For that Virtual Summit in 2017, Hoyin built the bones for Remo today and has used the same concept since.

“Imagine you’re looking top-down at a map of a floor plan with a couple of tables in a room,” he says. “Our platform has a map like this where each table represents a conversation between two to six people. We also have a presentation mode that looks like a normal, large-group Zoom call. Throughout the presentation, the speaker can ask participants to speak with each other and then switch the meeting to table mode. You now have all the ingredients for a great event.”
Remo offers two payment options: a one-off fee per event or an annual subscription. “For the one-off, we charge by the number of guests so that price changes a lot,” Hoyin adds.
Naturally, Hoyin hired a remote team from all over the world to work on Remo. “The team has about 100 people now,” he says. “A lot from India, Europe, and South America. I believe in hiring great people to work with other great people.

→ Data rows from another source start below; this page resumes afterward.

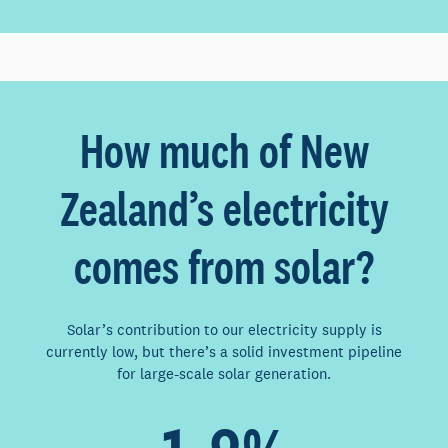
How much of New
Zealand’s electricity
comes from solar?
Solar’s contribution to our electricity supply is
currently low, but there’s a solid investment pipeline
for large-scale solar generation.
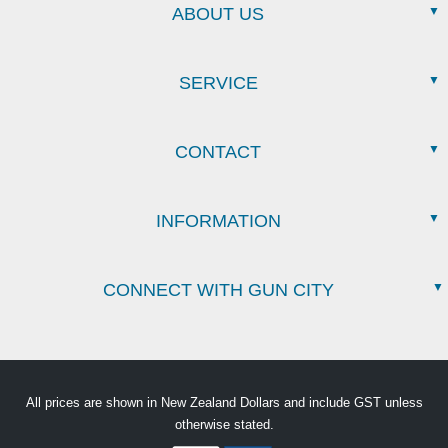
ABOUT US
SERVICE
CONTACT
INFORMATION
CONNECT WITH GUN CITY
All prices are shown in New Zealand Dollars and include GST unless
otherwise stated.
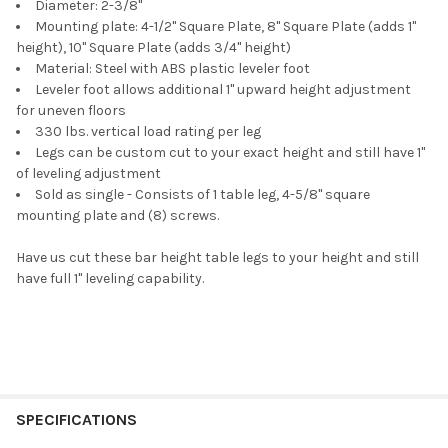
Diameter: 2-3/8"
Mounting plate: 4-1/2" Square Plate
,
8" Square Plate (adds 1"
height)
,
10" Square Plate (adds 3/4" height)
Material: Steel with ABS plastic leveler foot
Leveler foot allows additional 1" upward height adjustment
for uneven floors
330 lbs. vertical load rating per leg
Legs can be custom cut to your exact height and still have 1"
of leveling adjustment
Sold as single - Consists of 1 table leg, 4-5/8" square
mounting plate and (8) screws.
Have us cut these bar height table legs to your height and still
have full 1" leveling capability.
SPECIFICATIONS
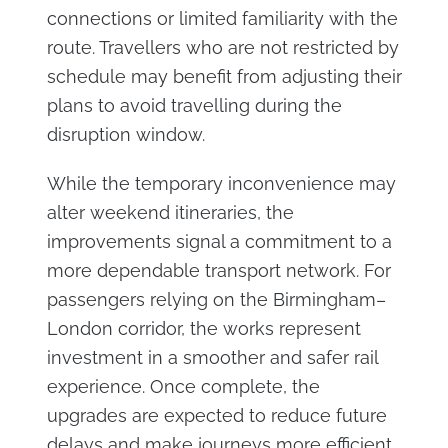
connections or limited familiarity with the
route. Travellers who are not restricted by
schedule may benefit from adjusting their
plans to avoid travelling during the
disruption window.
While the temporary inconvenience may
alter weekend itineraries, the
improvements signal a commitment to a
more dependable transport network. For
passengers relying on the Birmingham–
London corridor, the works represent
investment in a smoother and safer rail
experience. Once complete, the
upgrades are expected to reduce future
delays and make journeys more efficient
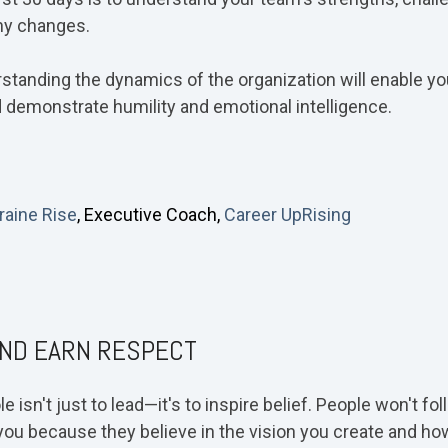
ny changes.
rstanding the dynamics of the organization will enable 
 demonstrate humility and emotional intelligence.
raine Rise
, Executive Coach,
Career UpRising
AND EARN RESPECT
 isn't just to lead—it's to inspire belief. People won't f
ow you because they believe in the vision you create and h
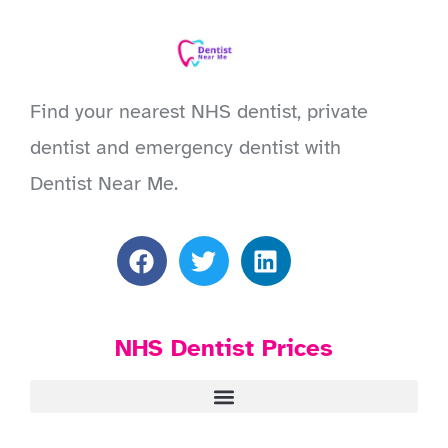
Find your nearest NHS dentist, private
dentist and emergency dentist with
Dentist Near Me.
NHS Dentist Prices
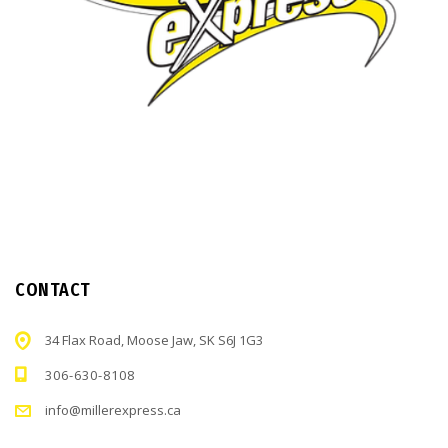
CONTACT
34 Flax Road, Moose Jaw, SK S6J 1G3
306-630-8108
info@millerexpress.ca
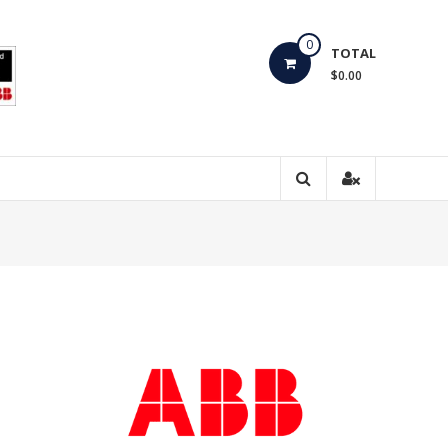
0
TOTAL
$0.00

I also try to find people in places where most think good hires are hard to find.”
Changing large companies is very difficult so they end up paying for things that can pull them ahead.
This year, Remo has returned to virtual offices and internal office events for larger, Fortune-500 companies. “Customers that like Remo a lot tend to be those larger businesses. They believe in what we’ve been able to provide them and they need our platform the most. Changing large companies is very difficult so they end up paying for things that can pull them ahead.”
How Virtual Work Will Evolve
As some companies return to real offices, virtual work platforms might die off. Even so, Hoyin thinks the pandemic laid the groundwork for a growing number of remote offices.
If you think about any bubble, many companies die off but the good ones stay.
“If you think about any bubble, many companies die off but the good ones stay,” says Hoyin. “My favorite example is the railway bubble in the early 1900s. Although some of the companies folded, many left train tracks for businesses to build on. People will continue using existing infrastructure to make better products.”
Hoyin also thinks hybrid work may never be solved adequately – and that’s okay. “People will be struggling to figure out hybrid work for years to come. Some people like to do office culture one way and others in another. I don’t know if there will ever truly be best practices for it.”
I asked Hoyin what he wished he had known when creating Remo:
“I wish I knew how fast it was going to grow in the first year,” he says. “During the pandemic, when things were growing fast, there were certain things I wish I’d pushed more on. I would have changed the pricing earlier and been more aggressive with our marketing.”
Finally, Hoyin has a reading list he’d recommend any founder building a SaaS business and some parting words of advice:
“For anyone interested in developing a product you need to read Lean Startup 101 and Getting Acquired by Andrew Gazdecki. In general, a product is a commodity. With no code where it is today, Everyone can create a CRM. Business acumen, marketing channels, and distribution are where you differentiate.”
For many businesses, remote work is still a black box. It’s hard for us to visualize all the possibilities we have at our disposal while thinking in the context of a traditional office. Whoever solves the puzzle of creating a fulfilling virtual work environment will change the face of business forever and make a lot of money doing it.